About this task → From the first line of the data below, copy each line up to the one containing "(2) Der Reinertrag", and include that line too.

[Plain-text document sources]
◆ ◆ ◆

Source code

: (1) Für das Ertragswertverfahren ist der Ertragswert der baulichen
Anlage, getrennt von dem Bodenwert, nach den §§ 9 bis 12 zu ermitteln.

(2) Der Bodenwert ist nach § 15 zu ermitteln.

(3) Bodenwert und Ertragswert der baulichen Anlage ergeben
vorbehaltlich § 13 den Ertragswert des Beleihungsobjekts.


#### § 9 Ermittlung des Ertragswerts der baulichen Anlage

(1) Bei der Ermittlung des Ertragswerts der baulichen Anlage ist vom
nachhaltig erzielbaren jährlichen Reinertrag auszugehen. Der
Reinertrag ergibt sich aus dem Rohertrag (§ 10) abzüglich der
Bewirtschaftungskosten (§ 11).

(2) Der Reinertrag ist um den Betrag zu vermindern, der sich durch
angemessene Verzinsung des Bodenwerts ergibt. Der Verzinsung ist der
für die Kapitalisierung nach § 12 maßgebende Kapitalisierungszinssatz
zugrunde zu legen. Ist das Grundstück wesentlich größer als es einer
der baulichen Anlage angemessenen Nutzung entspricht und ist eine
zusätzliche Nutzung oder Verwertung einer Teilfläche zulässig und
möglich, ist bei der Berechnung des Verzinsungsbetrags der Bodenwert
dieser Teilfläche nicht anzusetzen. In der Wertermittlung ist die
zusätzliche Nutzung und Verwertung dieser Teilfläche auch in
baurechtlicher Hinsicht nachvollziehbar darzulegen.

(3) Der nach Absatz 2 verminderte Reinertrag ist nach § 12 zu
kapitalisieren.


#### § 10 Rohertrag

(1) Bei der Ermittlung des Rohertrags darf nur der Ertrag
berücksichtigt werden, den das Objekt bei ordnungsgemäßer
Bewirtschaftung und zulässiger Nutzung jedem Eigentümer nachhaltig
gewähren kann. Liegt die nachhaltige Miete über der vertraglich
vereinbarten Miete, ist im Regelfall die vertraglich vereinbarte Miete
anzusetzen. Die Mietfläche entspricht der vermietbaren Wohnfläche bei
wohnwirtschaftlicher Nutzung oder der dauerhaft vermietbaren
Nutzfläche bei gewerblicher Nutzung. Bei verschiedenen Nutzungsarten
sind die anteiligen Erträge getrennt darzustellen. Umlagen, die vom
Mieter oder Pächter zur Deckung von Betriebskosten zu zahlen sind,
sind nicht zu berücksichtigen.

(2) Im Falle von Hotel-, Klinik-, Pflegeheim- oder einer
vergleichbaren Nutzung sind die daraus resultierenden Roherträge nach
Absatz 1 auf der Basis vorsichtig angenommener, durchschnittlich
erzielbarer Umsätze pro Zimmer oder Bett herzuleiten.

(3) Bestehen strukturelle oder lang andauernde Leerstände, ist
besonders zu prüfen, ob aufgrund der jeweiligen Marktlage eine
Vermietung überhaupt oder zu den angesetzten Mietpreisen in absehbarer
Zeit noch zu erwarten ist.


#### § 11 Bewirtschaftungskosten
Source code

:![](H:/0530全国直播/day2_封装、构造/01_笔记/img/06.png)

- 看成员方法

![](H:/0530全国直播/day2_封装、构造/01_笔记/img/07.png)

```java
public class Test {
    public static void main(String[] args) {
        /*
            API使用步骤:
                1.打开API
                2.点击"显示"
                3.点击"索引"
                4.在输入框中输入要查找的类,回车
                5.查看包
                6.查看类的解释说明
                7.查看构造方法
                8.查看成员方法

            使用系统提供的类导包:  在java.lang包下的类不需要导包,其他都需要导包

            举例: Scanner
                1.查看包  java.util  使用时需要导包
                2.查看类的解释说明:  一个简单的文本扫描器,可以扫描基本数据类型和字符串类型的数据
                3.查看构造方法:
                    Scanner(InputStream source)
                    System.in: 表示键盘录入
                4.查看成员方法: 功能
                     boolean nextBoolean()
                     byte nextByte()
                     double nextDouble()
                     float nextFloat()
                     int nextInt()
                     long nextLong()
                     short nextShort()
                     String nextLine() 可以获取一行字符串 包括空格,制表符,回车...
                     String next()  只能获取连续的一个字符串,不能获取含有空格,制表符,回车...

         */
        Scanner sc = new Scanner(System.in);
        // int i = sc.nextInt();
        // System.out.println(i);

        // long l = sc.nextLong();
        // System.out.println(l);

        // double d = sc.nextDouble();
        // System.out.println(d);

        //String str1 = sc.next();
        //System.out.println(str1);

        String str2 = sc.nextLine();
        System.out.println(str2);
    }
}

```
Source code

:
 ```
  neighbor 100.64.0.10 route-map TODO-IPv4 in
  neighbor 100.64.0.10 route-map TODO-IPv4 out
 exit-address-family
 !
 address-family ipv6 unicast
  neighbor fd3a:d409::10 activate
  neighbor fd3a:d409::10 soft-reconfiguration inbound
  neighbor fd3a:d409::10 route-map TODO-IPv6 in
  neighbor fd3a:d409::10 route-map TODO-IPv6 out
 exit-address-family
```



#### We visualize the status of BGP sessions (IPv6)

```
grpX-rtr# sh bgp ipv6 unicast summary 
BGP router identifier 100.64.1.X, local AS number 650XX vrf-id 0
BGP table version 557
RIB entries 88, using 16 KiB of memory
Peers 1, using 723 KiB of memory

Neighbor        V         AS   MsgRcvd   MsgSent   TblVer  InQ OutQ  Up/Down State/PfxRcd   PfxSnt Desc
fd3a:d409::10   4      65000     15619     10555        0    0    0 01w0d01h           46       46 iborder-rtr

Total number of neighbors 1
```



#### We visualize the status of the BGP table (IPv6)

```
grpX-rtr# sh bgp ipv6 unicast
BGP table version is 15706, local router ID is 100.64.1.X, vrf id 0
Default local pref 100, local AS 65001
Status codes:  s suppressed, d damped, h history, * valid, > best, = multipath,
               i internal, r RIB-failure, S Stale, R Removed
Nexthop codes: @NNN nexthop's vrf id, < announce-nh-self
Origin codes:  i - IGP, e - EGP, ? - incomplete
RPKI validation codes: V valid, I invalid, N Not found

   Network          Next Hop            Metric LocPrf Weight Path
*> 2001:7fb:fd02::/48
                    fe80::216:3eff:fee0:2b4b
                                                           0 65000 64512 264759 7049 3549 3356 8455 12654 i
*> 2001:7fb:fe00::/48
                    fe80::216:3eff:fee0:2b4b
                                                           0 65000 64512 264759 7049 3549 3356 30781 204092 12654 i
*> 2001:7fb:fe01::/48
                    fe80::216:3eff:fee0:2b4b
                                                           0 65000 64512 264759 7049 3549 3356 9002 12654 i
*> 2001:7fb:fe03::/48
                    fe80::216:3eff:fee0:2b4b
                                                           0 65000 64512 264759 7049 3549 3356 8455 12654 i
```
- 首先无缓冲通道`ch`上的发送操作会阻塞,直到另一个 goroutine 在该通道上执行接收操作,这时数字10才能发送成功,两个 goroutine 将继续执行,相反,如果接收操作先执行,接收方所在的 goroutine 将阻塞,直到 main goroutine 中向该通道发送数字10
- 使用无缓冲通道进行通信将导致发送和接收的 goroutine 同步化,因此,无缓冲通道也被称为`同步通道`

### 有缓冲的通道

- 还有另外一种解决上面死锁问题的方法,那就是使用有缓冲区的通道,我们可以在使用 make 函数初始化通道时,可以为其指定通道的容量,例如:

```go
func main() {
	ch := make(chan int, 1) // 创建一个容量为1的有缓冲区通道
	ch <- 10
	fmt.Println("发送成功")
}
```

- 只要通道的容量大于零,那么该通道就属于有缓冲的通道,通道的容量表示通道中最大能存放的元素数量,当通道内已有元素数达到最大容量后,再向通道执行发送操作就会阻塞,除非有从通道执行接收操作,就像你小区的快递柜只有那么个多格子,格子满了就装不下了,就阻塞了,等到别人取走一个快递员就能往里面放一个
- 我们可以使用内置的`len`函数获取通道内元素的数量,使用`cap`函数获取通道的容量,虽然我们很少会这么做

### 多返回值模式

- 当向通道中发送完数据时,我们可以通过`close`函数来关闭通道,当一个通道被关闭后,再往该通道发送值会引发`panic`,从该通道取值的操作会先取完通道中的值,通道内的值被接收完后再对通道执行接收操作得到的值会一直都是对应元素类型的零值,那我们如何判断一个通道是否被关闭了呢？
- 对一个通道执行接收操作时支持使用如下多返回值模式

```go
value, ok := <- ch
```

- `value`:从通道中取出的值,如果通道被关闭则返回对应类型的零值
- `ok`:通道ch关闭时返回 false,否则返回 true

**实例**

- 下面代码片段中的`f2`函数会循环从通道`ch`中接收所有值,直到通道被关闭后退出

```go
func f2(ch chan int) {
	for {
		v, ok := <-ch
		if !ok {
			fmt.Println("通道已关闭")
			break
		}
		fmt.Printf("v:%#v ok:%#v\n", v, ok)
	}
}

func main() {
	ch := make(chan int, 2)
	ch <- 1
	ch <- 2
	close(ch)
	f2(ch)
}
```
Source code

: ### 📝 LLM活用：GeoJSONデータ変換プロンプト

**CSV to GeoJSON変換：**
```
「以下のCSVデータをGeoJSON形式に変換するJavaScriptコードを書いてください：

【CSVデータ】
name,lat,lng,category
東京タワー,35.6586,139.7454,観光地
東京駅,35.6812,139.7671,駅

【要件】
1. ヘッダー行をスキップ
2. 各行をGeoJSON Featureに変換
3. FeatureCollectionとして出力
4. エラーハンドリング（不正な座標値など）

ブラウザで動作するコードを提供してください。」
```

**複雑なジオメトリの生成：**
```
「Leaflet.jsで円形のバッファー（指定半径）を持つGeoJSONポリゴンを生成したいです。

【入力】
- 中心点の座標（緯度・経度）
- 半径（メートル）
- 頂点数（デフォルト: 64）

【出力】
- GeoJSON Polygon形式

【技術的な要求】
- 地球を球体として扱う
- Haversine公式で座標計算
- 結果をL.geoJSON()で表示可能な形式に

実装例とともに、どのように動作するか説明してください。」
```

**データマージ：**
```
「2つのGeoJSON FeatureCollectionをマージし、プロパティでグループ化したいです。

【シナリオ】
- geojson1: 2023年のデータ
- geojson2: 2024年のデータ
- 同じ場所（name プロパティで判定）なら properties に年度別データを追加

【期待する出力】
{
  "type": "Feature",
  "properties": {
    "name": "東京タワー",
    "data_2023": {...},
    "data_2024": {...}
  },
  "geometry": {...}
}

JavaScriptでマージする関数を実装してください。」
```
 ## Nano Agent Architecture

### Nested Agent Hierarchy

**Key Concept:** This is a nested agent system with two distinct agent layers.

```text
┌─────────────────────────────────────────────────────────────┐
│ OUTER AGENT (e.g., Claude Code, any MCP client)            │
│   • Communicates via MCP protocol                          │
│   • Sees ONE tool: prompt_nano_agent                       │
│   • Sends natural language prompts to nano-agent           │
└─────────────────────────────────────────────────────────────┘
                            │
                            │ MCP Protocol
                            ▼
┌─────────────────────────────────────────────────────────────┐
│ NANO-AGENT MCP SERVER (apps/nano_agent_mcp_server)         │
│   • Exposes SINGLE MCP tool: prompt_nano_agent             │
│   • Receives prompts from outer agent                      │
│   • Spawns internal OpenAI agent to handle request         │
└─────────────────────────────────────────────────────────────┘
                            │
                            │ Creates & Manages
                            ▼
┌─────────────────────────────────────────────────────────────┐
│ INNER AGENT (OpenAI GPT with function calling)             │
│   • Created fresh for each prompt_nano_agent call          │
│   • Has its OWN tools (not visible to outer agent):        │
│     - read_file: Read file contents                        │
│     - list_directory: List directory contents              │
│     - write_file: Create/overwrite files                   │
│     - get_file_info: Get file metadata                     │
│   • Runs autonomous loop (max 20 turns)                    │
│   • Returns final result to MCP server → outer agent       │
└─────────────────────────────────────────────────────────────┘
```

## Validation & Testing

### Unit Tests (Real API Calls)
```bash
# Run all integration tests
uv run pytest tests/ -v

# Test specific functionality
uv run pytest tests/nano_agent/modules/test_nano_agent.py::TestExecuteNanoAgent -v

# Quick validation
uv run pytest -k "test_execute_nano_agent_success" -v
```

◆ ◆ ◆

Answer space →
Source code

: (1) Für das Ertragswertverfahren ist der Ertragswert der baulichen
Anlage, getrennt von dem Bodenwert, nach den §§ 9 bis 12 zu ermitteln.

(2) Der Bodenwert ist nach § 15 zu ermitteln.

(3) Bodenwert und Ertragswert der baulichen Anlage ergeben
vorbehaltlich § 13 den Ertragswert des Beleihungsobjekts.


#### § 9 Ermittlung des Ertragswerts der baulichen Anlage

(1) Bei der Ermittlung des Ertragswerts der baulichen Anlage ist vom
nachhaltig erzielbaren jährlichen Reinertrag auszugehen. Der
Reinertrag ergibt sich aus dem Rohertrag (§ 10) abzüglich der
Bewirtschaftungskosten (§ 11).

(2) Der Reinertrag ist um den Betrag zu vermindern, der sich durch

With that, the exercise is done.